▶ **Stored data entries**
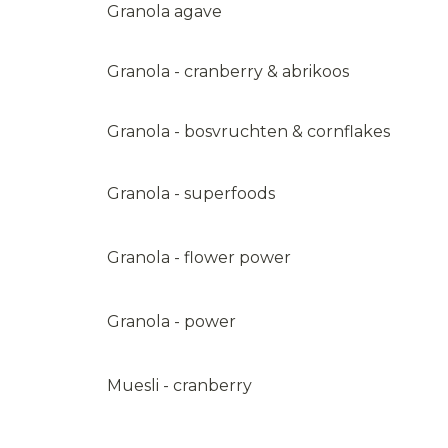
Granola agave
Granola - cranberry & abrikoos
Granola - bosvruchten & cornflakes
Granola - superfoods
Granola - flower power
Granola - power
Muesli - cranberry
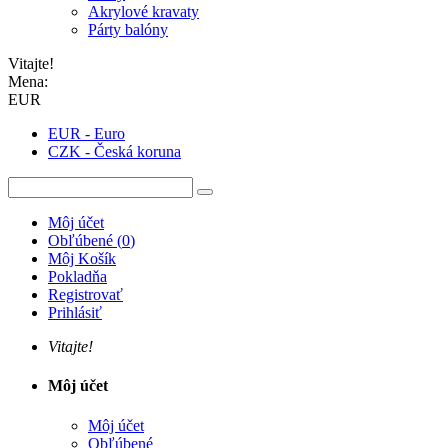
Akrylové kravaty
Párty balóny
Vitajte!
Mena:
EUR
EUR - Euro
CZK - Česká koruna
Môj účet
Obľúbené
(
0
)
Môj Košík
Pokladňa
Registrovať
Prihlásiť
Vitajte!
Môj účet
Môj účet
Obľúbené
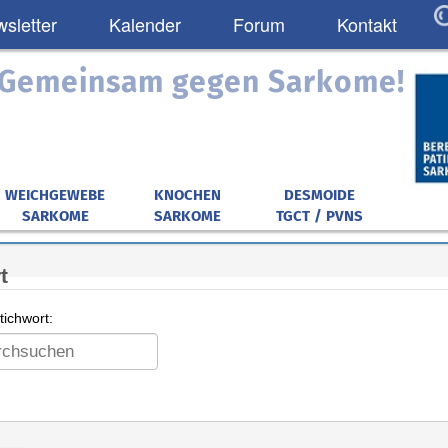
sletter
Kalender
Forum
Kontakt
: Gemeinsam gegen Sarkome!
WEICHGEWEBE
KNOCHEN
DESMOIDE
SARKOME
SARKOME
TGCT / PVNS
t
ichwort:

▶ **Request**
Omit the pictures. Output every record above word for word.

▶ **Answer to this exercise**
Granola agave
Granola - cranberry & abrikoos
Granola - bosvruchten & cornflakes
Granola - superfoods
Granola - flower power
Granola - power
Muesli - cranberry
Akrylové kravaty
Párty balóny
Vitajte!
Mena:
EUR
EUR - Euro
CZK - Česká koruna
Môj účet
Obľúbené
(
0
)
Môj Košík
Pokladňa
Registrovať
Prihlásiť
Vitajte!
Môj účet
Môj účet
Obľúbené
sletter
Kalender
Forum
Kontakt
: Gemeinsam gegen Sarkome!
WEICHGEWEBE
KNOCHEN
DESMOIDE
SARKOME
SARKOME
TGCT / PVNS
t
ichwort:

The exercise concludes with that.